NON-PROFESSIONAL READERS AND THE PROFESSIONAL BOOKMAKER: THE ELLESMERE MANUSCRIPT AND KELMSCOTT CHAUCER AS GUIDES TO CHAUCER

Raegan Leigh Russell, Ph.D. Cornell University, 2002

This dissertation explores how two highly innovative illustrated books of Chaucer's poetry encode visual cues that encourage the reader to become an active participant in understanding the text. The Ellesmere manuscript is a richly decorated medieval copy of the Canterbury Tales. The Kelmscott Chaucer is a product of Victorian medievalism, the beginning of modern interest in things medieval. The designers who created each book were professional readers who presented Chaucer's poetry persuasively to a non-professional audience with very different interpretive interests from their own. Their techniques for entertaining and provoking the reader are a model for how modern medievalists might introduce Chaucer's poetry to students and casual readers outside the academy.

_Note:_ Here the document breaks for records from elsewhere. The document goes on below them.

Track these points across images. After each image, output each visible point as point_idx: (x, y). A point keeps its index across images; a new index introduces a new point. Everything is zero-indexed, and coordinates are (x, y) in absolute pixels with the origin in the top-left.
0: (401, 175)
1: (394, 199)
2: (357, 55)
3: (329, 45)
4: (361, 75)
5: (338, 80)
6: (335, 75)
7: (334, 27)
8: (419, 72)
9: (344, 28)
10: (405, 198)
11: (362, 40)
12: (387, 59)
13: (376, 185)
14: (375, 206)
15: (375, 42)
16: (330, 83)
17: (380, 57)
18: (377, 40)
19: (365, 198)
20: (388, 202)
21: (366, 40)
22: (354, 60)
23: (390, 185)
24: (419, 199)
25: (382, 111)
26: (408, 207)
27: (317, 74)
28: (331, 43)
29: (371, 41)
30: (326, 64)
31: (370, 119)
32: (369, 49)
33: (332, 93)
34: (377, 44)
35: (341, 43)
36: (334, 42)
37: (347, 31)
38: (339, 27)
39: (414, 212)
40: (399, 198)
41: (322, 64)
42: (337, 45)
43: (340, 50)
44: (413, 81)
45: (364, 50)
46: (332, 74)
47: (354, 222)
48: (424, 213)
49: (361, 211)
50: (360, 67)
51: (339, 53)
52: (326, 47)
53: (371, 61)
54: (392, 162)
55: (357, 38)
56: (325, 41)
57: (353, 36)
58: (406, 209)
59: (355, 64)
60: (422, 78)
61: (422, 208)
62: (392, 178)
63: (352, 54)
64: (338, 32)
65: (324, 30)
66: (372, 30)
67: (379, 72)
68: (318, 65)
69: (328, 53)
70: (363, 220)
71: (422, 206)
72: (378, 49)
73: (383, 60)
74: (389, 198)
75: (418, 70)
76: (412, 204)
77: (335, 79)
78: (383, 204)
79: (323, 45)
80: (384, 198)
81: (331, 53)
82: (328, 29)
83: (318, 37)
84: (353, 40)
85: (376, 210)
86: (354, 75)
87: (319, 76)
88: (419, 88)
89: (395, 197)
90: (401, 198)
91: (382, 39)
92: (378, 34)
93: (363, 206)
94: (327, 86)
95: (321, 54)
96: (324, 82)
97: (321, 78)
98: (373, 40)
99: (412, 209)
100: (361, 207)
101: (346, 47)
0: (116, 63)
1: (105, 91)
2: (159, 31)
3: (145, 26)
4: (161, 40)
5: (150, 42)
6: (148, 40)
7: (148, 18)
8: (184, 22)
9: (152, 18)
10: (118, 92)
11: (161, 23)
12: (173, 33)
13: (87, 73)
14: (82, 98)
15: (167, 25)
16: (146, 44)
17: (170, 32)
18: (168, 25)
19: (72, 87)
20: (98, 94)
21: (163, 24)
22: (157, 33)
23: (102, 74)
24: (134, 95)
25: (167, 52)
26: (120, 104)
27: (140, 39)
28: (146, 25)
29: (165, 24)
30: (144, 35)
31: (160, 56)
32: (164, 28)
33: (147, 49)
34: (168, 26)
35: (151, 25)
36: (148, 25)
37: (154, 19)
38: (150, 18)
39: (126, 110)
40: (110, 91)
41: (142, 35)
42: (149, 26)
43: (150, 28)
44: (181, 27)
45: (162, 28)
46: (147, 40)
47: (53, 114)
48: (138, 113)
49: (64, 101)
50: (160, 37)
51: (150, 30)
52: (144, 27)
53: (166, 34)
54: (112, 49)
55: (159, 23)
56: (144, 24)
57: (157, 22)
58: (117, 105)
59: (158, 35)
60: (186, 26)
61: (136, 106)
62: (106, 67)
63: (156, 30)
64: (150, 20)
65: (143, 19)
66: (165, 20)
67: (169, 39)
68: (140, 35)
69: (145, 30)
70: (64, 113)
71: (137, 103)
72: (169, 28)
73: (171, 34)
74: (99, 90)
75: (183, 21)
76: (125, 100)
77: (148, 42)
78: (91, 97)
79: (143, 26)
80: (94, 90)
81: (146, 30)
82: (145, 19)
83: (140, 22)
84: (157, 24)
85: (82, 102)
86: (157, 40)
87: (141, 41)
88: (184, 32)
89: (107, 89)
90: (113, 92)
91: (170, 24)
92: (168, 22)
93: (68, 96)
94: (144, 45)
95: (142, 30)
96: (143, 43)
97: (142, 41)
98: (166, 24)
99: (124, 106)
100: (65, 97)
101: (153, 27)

I begin by describing how the professionalizaion of medieval literary studies has made Chaucer's texts seem inaccessible. Professional and non-professional readers have very different interests, and this gap has a negative effect on Chaucer's place in the academy and in popular culture. Thoughtful editions of Chaucer's poetry provide a model for how this gap might be bridged.

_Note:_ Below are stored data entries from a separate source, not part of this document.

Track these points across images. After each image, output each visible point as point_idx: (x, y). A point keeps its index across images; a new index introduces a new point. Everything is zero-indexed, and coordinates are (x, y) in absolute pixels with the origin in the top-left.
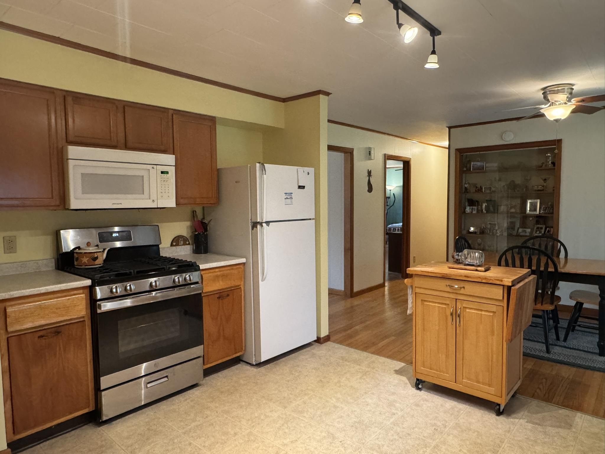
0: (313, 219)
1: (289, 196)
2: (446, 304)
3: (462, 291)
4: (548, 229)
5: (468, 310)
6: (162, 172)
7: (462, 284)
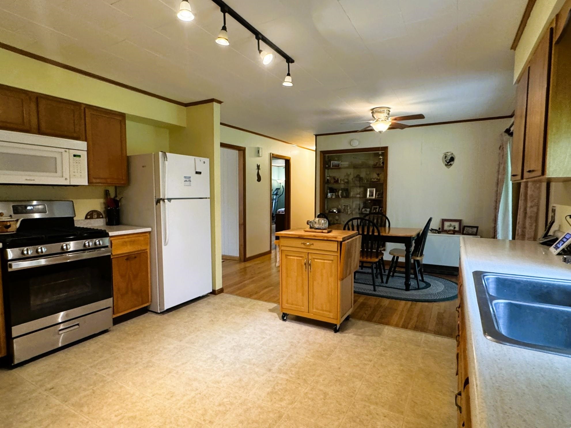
0: (209, 198)
1: (188, 179)
2: (301, 257)
3: (312, 247)
4: (380, 209)
5: (316, 260)
6: (75, 156)
7: (312, 242)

The next two chapters examine how the professionals who designed the Ellesmere manuscript presented the Canterbury Tales to an aristocratic audience interested in demonstrating its social and economic power through the acquisition of expensive manuscripts. The Ellesmere fulfills its audience's expectations and encourages readers to debate the radical ideas in the Tales that were of interest to the bookmakers.

The next chapter provides the background of the Pre-Raphaelite interpretive community that produced the Kelmscott edition of Chaucer's complete works. The makers of this book believed that the reception of poetry was highly personal, and the last two chapters show how they use Chaucer's poetry to understand their own lives. This book authorizes personal response as an authentic form of reception through the tenets of the Pre-Raphaelite movement and through the words of Chaucer's poetry.

These books show how medievalists can encourage readers to participate imaginatively in Chaucer's texts. Readers have historically responded to the aspects of Chaucer's poetry which authorize such participation. These books show how medievalists might enticingly interest a new set of readers in Chaucer's works.